Who’s the father of the Macy’s Thanksgiving Day parade puppets? Read this book to find out! So fun!
Here’s the story of Ezra Jack Keats, the father of the picture book, A Snowy Day. He was the first man to feature a black boy as the protagonist in a picture book.
How about learning of the life of the father of the Lord of the Rings?
Ernest Everett Just was a cell biologist. I’d never heard of him until I heard of this book. He overcame systemic racism to discover and share the wonders of the tiny world of the cell.
If you’ve ever enjoyed playing with a super soaker water gun, you were enjoying the brain child of Lonnie Johnson. This book tells the whole story of that invention.
A Day’s Work is a grandfather story. I love stories of common life.
As a monk, Gregor Mendel never fathered any children but he fathered the modern study of genetics. Because of him, high school students everywhere get to do Punnett squares to predict the traits of fruit flies.
Manjhi was a real person who showed such amazing devotion to his deceased wife and his neighbors.

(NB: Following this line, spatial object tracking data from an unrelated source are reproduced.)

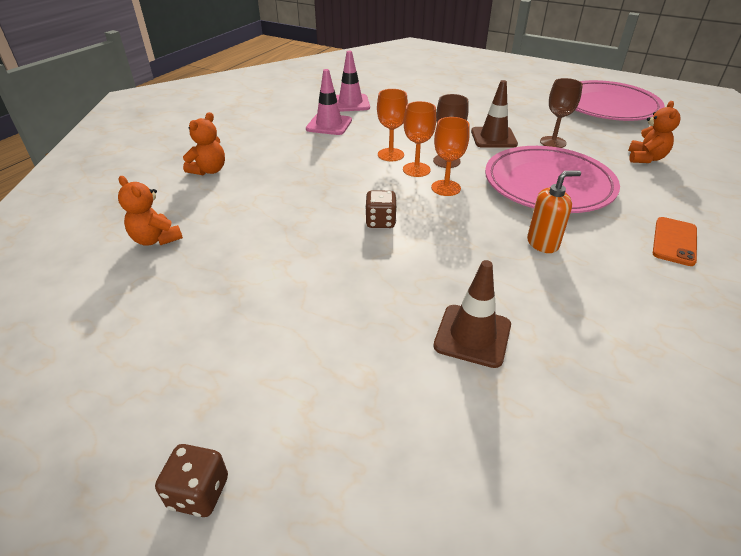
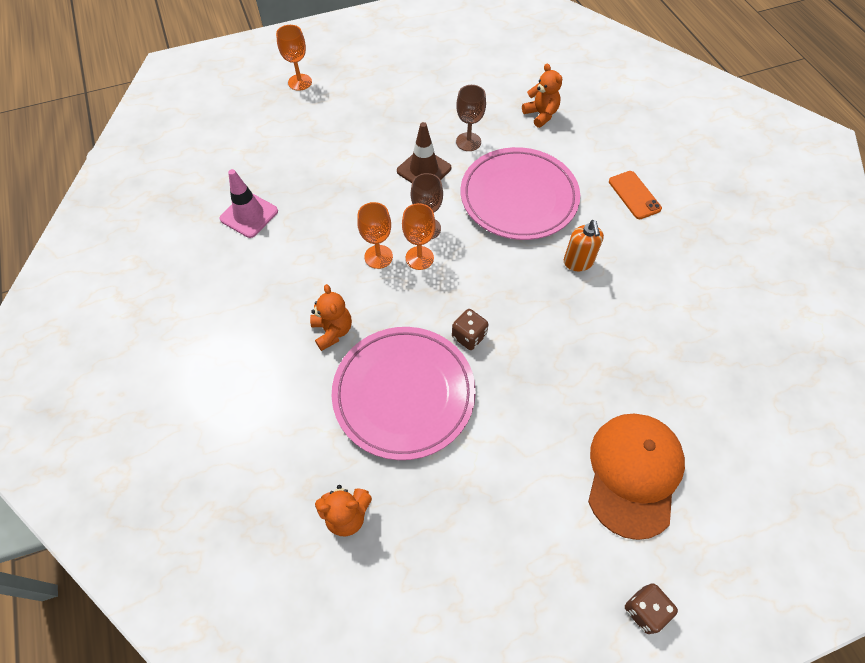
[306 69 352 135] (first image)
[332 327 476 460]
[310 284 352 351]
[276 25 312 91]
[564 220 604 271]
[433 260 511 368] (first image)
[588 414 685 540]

If you read only one book on this list, please read this one. Manjhi wanted to improve life for his fellowmen by making a shortcut to the city so they could all have quick access to easier shopping and proper medical care. His story of diligence to one cause, carving a tunnel through a mountain, for two decades, gives us all no excuses.
Happy reading about fatherhood, both literal and spiritual! May we celebrate the goodness of fathering children and causes with these books.